* _EXCERPTED RECORDS_
◇ ◇ ◇
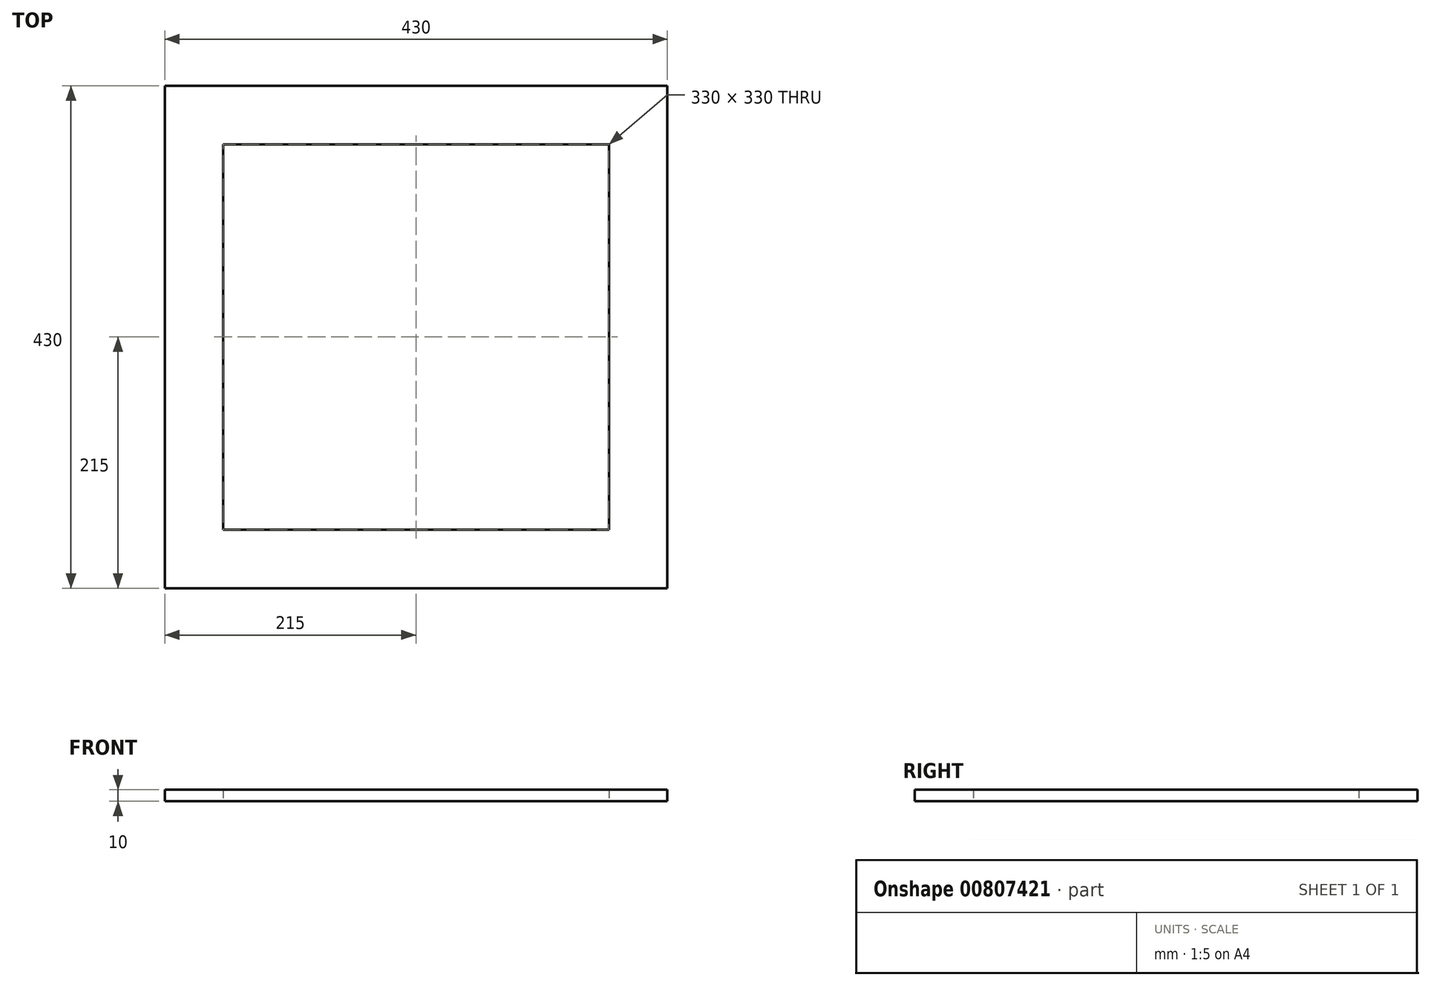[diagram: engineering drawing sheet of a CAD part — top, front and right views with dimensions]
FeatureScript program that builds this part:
◇ ◇ ◇
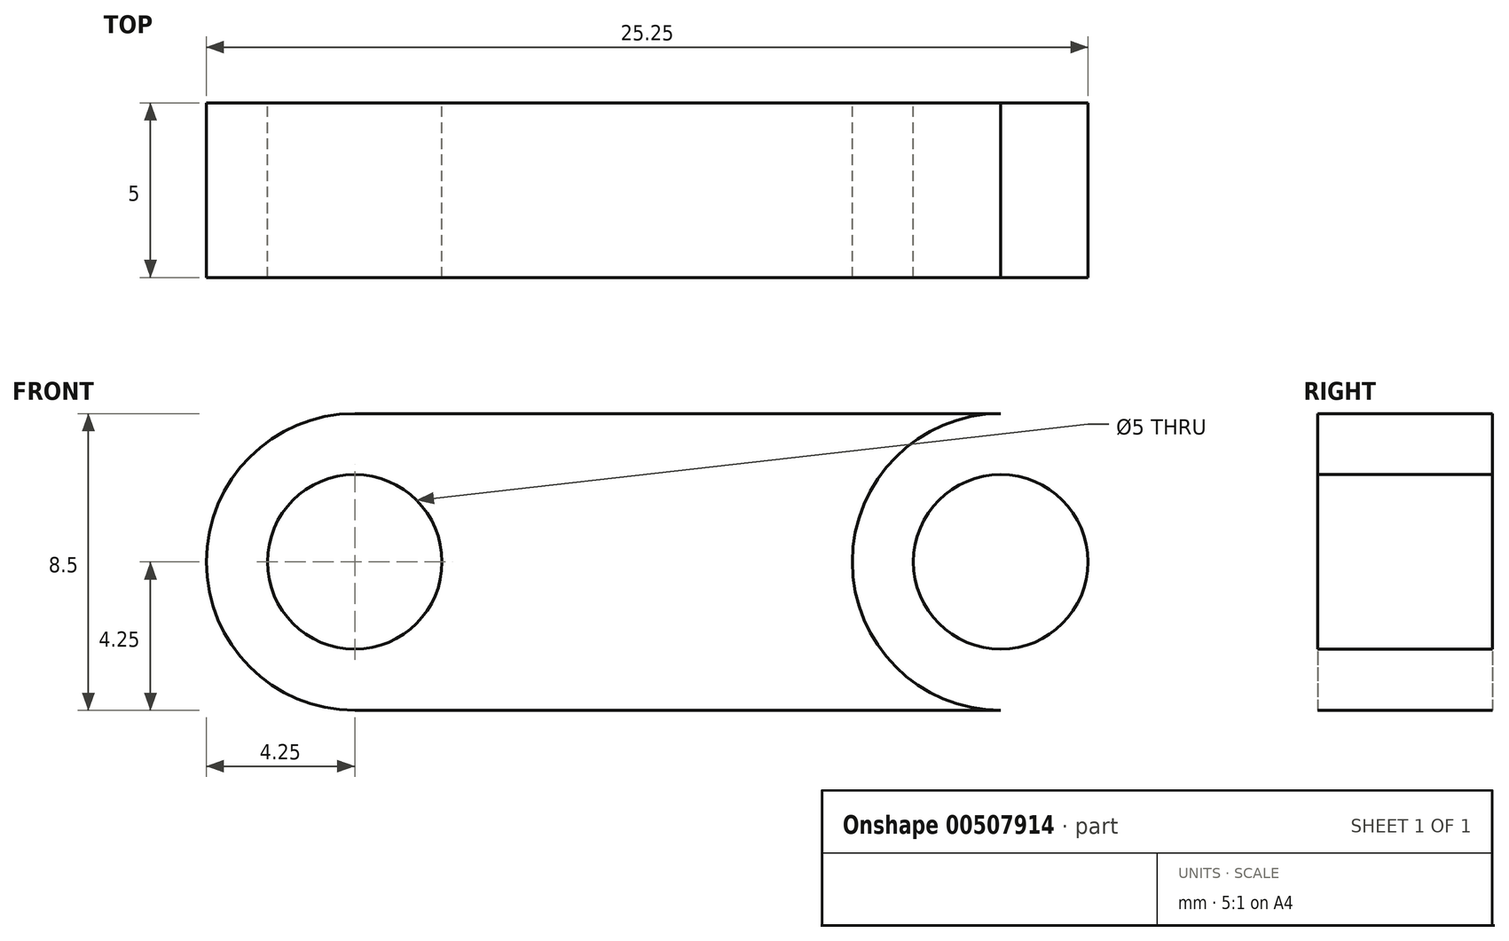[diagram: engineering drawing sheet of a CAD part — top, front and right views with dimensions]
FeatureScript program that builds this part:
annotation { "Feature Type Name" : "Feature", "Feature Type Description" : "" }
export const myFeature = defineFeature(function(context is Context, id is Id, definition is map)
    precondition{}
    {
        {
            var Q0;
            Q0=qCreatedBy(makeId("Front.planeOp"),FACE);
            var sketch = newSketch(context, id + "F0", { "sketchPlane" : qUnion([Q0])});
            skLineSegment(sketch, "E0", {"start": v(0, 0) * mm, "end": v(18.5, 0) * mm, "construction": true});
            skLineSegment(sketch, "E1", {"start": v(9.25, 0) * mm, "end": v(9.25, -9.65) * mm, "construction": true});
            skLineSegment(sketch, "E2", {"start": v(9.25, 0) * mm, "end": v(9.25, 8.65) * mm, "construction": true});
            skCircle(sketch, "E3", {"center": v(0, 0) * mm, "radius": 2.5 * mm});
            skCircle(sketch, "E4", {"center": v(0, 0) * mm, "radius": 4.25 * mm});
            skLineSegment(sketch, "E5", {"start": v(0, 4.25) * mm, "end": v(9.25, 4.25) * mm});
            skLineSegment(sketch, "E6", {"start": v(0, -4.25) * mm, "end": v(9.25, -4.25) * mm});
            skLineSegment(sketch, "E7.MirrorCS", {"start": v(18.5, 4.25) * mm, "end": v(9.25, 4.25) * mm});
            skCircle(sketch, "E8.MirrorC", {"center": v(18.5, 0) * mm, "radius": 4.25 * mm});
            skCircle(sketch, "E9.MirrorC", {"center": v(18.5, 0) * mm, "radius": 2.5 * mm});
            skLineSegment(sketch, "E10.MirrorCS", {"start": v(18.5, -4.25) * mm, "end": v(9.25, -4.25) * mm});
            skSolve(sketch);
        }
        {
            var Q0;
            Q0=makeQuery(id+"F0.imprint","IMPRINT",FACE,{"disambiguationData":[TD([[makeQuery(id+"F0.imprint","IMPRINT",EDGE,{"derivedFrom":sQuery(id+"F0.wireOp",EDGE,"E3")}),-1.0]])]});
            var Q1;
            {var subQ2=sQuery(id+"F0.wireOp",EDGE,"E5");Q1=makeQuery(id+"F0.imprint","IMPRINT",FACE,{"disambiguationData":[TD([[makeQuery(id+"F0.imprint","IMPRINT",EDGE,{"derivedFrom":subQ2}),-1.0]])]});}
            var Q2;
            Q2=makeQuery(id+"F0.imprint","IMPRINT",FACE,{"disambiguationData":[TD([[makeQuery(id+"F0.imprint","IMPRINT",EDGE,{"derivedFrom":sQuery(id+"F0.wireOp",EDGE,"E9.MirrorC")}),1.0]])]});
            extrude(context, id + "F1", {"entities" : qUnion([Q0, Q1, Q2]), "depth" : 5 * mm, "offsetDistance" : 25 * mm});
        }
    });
◇ ◇ ◇
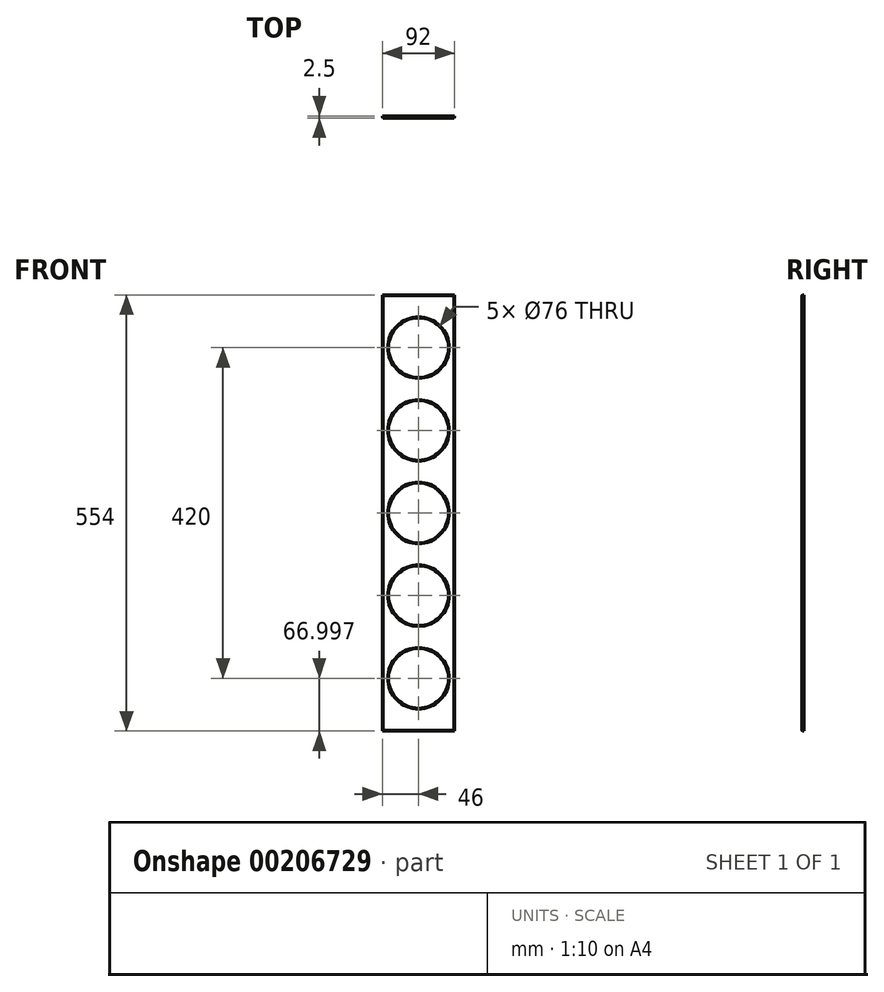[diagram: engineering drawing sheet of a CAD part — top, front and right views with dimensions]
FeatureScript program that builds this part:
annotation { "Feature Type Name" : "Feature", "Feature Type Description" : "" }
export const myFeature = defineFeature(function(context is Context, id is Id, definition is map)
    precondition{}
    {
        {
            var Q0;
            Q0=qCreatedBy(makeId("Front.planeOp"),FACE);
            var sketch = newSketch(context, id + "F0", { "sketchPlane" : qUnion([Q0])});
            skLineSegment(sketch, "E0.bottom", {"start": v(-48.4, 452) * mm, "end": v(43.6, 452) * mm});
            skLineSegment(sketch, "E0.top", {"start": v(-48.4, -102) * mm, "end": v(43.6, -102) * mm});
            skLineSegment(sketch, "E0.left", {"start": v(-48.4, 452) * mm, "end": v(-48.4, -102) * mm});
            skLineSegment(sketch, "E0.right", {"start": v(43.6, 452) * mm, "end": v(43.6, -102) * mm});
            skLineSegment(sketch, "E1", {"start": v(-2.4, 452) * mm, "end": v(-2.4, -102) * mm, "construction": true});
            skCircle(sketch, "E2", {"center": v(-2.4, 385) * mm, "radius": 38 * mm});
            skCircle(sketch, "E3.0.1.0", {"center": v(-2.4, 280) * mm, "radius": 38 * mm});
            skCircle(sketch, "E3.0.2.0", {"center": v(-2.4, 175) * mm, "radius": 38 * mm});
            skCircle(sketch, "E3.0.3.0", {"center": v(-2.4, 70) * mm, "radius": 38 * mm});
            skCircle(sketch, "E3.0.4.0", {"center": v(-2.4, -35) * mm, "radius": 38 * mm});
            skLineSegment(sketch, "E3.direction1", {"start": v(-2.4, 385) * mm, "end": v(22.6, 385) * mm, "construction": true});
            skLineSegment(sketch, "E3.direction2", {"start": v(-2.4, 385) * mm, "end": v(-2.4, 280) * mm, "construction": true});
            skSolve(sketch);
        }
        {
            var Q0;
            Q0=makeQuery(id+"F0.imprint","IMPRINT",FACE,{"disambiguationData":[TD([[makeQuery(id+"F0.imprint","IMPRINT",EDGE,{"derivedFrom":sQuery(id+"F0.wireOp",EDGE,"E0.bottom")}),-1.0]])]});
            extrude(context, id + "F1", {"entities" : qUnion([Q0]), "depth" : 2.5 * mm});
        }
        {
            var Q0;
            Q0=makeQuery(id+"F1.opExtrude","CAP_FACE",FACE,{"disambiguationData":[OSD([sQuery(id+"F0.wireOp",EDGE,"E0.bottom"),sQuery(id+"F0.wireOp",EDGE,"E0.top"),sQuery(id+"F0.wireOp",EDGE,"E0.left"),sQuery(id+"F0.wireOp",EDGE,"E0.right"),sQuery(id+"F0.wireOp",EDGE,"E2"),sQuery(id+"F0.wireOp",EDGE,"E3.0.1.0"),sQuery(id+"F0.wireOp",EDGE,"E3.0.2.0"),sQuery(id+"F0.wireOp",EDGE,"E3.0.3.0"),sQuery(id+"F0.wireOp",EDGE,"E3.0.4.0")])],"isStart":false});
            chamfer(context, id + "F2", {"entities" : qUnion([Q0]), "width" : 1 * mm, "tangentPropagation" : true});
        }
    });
◇ ◇ ◇
Identify every line above that contains the string "entities", treating uppercase and lowercase as different, and copy each of those lines.

            extrude(context, id + "F1", {"entities" : qUnion([Q0, Q1, Q2]), "depth" : 5 * mm, "offsetDistance" : 25 * mm});
            extrude(context, id + "F1", {"entities" : qUnion([Q0]), "depth" : 2.5 * mm});
            chamfer(context, id + "F2", {"entities" : qUnion([Q0]), "width" : 1 * mm, "tangentPropagation" : true});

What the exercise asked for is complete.